+++ DATA EXCERPTS +++

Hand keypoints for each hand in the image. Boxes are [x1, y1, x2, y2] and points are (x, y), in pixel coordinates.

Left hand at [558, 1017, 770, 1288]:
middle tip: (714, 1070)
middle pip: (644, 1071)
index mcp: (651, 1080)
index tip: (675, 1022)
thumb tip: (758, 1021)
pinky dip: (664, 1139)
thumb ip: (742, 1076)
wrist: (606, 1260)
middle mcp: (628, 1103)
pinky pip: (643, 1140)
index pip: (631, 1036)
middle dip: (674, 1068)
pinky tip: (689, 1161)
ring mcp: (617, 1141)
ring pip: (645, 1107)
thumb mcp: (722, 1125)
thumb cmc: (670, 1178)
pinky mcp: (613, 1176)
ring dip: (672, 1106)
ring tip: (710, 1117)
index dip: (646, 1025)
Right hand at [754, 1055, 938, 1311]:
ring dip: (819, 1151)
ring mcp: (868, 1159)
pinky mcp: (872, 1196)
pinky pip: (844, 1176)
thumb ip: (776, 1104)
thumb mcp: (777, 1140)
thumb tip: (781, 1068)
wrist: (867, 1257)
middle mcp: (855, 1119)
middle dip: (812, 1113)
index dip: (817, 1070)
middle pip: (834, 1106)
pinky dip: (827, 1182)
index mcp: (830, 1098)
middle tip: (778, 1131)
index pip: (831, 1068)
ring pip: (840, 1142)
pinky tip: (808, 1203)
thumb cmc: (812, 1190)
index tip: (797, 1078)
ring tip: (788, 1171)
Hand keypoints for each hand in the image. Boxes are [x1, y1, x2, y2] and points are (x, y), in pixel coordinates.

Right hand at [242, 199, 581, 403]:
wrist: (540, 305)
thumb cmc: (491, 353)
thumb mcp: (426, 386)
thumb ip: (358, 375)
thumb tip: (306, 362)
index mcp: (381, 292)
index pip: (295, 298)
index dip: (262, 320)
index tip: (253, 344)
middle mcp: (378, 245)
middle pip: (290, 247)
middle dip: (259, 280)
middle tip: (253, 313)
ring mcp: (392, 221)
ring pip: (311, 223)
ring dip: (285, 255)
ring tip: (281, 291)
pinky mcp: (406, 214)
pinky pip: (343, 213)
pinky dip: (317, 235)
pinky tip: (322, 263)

+++
+++ DATA EXCERPTS +++

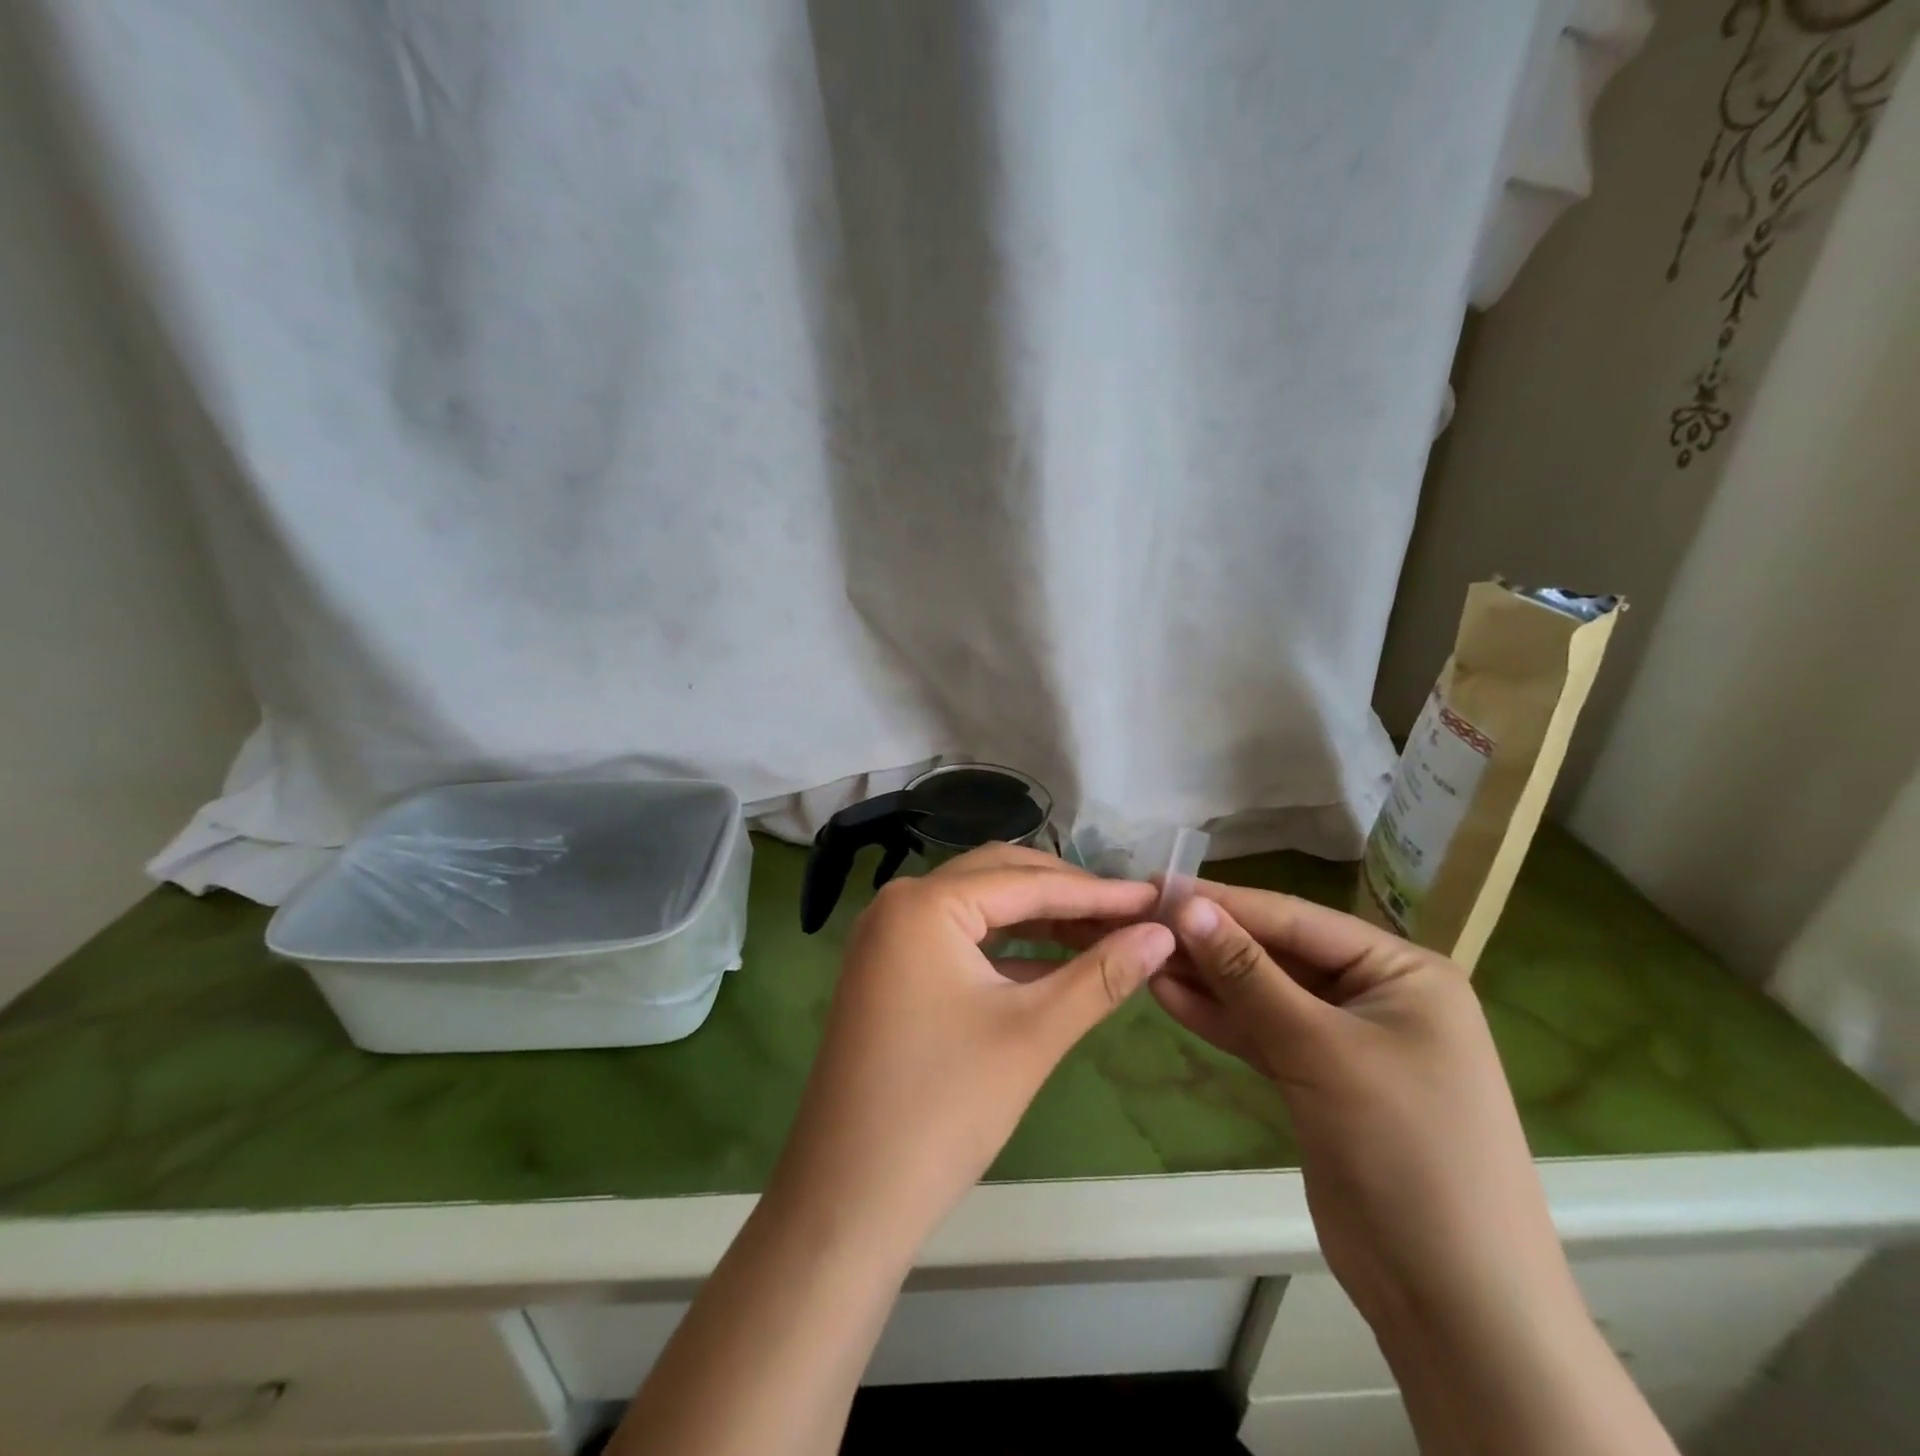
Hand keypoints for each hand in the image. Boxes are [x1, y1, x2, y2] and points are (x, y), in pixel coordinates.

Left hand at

+++

WHAT IS NEEDED: Both end lines included, restate word for word the lines above from the line with "index dip: (646, 1025)" to the line with "middle mcp: (378, 245)", and nothing else.

RESULT FOR THIS EXERCISE:
index dip: (646, 1025)
Right hand at [754, 1055, 938, 1311]:
ring dip: (819, 1151)
ring mcp: (868, 1159)
pinky mcp: (872, 1196)
pinky pip: (844, 1176)
thumb ip: (776, 1104)
thumb mcp: (777, 1140)
thumb tip: (781, 1068)
wrist: (867, 1257)
middle mcp: (855, 1119)
middle dip: (812, 1113)
index dip: (817, 1070)
middle pip: (834, 1106)
pinky dip: (827, 1182)
index mcp: (830, 1098)
middle tip: (778, 1131)
index pip: (831, 1068)
ring pip: (840, 1142)
pinky tip: (808, 1203)
thumb cmc: (812, 1190)
index tip: (797, 1078)
ring tip: (788, 1171)
Hand keypoints for each hand in the image. Boxes are [x1, y1, x2, y2] and points are (x, y), in pixel coordinates.

Right hand at [242, 199, 581, 403]:
wrist: (540, 305)
thumb cmc: (491, 353)
thumb mcp: (426, 386)
thumb ip: (358, 375)
thumb tip: (306, 362)
index mcp: (381, 292)
index pip: (295, 298)
index dip: (262, 320)
index tip: (253, 344)
middle mcp: (378, 245)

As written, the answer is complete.